At a time where our use of social media is making our everyday lives more and more public, how do you protect and enhance your online reputation?
Recruiters and employers are using search and social to discover ideal candidates, using the information found online to aid their selection processes. But in an environment where technically everything posted could be public, how can you best present yourself digitally to potential recruiters and employers?
It may seem obvious but have you tried Googling your name and seeing what results appear? For more popular names, you might be able to hide in the search results with the sheer number of John Smiths for example. For those of us with more unusual names, search will reveal our online and social profiles and their content very quickly.
Even if you have a popular name are there any keywords that a recruiter could use to find you online, such as your location, current or previous employer, or places of study?
Keeping informed of changes with these search results is easily achieved by using Google alerts with your keywords. Once set up, this free service notifies you of any new content that Google has indexed.
Since its launch LinkedIn has been a key tool for recruiters and employers alike. Our experience in working in this sector is that recruitment and HR teams virtually live on the platform discovering talent and connecting with potential candidates.
Google works well with LinkedIn, meaning that search results from the platform are often prioritised over other content.
It makes real sense not only to have an account, but to ensure that your personal profile is effective and up to date.
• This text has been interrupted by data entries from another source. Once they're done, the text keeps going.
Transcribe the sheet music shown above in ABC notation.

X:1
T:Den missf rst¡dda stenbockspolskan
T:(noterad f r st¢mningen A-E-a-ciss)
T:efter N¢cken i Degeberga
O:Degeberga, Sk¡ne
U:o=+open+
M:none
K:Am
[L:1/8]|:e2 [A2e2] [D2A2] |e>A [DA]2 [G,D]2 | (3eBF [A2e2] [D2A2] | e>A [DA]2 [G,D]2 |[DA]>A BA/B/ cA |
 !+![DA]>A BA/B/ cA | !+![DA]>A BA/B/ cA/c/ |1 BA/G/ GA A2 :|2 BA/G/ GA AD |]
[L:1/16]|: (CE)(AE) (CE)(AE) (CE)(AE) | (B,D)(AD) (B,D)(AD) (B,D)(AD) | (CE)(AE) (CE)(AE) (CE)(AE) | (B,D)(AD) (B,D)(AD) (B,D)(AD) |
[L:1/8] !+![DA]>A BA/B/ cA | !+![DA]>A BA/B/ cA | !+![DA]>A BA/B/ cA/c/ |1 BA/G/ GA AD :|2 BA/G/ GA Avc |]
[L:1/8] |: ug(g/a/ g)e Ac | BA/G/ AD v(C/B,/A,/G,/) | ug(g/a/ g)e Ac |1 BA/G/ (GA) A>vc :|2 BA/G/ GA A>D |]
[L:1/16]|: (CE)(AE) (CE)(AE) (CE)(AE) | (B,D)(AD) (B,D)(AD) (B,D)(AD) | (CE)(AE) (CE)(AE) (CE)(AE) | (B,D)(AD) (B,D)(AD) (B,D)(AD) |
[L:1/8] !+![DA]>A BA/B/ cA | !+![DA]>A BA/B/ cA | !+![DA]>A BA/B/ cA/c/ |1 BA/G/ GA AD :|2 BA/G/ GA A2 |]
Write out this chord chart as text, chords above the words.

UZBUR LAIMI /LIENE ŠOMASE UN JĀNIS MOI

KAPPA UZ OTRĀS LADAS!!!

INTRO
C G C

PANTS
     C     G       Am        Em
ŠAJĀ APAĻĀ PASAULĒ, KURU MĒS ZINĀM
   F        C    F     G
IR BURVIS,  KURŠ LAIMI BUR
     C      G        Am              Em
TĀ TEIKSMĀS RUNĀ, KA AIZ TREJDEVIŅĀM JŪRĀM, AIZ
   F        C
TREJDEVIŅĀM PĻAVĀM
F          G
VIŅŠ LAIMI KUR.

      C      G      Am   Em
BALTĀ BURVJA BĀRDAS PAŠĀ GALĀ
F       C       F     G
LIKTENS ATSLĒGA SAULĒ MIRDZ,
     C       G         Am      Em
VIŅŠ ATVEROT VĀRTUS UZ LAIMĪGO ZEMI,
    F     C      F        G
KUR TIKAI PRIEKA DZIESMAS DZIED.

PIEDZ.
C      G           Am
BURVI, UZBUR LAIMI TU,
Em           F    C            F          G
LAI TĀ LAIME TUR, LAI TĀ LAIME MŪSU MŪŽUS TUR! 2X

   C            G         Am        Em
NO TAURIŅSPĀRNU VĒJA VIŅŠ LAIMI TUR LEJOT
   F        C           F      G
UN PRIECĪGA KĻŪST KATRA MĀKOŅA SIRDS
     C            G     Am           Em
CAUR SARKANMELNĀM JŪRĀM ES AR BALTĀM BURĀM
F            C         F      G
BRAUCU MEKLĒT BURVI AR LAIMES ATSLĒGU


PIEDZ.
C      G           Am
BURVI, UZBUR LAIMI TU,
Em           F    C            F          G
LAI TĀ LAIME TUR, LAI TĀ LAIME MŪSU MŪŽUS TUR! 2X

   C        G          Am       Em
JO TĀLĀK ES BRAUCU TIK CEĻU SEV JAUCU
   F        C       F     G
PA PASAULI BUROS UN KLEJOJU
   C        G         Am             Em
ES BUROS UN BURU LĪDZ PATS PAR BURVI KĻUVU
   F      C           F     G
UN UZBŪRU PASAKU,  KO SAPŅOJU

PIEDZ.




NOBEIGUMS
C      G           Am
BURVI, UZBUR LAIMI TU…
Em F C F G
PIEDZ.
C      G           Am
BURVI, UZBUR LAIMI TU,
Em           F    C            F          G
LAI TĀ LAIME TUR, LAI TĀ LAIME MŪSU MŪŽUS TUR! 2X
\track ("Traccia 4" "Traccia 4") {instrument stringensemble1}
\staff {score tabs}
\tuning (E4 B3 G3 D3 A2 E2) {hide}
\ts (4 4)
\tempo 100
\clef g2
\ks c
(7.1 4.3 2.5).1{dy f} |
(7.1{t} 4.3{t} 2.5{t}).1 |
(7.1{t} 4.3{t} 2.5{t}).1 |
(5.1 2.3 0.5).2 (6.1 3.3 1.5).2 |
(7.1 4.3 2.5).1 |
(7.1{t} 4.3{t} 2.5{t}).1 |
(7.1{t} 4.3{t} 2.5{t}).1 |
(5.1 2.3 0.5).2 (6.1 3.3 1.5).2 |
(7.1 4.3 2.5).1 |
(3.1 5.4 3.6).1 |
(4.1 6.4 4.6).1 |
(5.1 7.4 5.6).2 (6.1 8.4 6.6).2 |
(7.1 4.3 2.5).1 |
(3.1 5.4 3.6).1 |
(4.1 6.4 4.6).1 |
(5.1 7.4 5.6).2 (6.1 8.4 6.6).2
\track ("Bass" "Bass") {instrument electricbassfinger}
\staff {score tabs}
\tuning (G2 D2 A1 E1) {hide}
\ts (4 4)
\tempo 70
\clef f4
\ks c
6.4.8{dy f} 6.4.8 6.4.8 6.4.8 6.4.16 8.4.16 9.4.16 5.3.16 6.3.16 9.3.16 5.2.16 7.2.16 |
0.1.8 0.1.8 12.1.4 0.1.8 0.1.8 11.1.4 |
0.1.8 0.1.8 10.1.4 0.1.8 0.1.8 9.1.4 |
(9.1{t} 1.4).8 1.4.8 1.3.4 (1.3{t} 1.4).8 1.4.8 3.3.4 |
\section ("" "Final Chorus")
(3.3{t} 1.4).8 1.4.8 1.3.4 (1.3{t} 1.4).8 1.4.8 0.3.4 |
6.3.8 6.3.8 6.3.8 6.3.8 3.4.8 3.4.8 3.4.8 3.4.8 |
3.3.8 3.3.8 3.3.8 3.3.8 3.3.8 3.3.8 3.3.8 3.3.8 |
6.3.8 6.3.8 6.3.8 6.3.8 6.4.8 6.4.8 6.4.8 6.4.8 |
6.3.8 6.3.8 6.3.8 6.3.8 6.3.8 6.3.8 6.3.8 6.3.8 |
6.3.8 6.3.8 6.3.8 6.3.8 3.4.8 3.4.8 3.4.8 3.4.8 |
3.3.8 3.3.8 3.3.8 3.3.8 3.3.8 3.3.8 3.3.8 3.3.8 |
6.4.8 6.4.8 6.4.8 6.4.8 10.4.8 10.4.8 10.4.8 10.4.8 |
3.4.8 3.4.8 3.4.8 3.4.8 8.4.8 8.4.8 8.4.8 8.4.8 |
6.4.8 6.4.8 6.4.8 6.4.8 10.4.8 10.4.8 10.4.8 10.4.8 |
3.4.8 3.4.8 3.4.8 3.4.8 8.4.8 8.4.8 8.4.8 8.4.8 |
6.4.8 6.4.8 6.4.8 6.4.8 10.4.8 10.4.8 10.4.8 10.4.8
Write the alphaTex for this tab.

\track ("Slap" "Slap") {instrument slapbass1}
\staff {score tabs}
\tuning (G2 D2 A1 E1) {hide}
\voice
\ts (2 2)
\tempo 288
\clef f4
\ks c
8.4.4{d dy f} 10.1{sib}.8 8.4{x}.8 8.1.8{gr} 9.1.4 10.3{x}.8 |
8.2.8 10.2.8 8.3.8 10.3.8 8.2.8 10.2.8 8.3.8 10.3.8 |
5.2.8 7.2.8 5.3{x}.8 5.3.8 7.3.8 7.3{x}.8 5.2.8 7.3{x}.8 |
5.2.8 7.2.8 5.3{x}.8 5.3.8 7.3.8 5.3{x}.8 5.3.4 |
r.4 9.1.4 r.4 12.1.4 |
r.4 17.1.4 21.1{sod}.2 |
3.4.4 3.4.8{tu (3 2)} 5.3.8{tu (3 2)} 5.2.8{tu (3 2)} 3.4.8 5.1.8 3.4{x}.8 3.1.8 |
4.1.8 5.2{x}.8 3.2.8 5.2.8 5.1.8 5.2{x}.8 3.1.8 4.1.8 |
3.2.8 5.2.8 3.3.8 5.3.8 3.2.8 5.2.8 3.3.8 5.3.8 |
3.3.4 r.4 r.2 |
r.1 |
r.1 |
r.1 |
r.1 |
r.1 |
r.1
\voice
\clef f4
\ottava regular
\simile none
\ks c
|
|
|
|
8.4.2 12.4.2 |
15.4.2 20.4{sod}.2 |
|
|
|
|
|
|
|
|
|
Check out my recent LinkedIn blog post on how to achieve this.
If your embarrassing Facebook photos are appearing in your search results, it’s about time to check or recheck your security and privacy settings.
Remember though, even with the most secure settings Facebook is still a public space. Because Facebook’s main form of connection sees users becoming friends you need to be aware of the danger of extended friends, i.e. connections who aren’t really friends but merely connections.
Facebook users posting about their boring job or rubbish boss, have been undone when their extended friends, e.g. co-workers, have taken offence at their posts. A recent case even saw a worker being sacked for liking a picture of a jumper, as his action was viewed as bullying by his employers.
So here’s some top tips to implement in your settings and privacy:
Even with these settings in place, always think before you post and especially if you use more open social channels such as Twitter and Instagram.
Showing you have an interest and opinion on your industry sector looks good to recruiters. Enhance your professional social media profiles by creating and sharing key content related to your sector.
If you find a great article why not tweet about it or post it to LinkedIn, together with your thoughts and comments?
What about creating a professional blog on Blogger or WordPress, or even using LinkedIn publisher to share your professional ideas and views?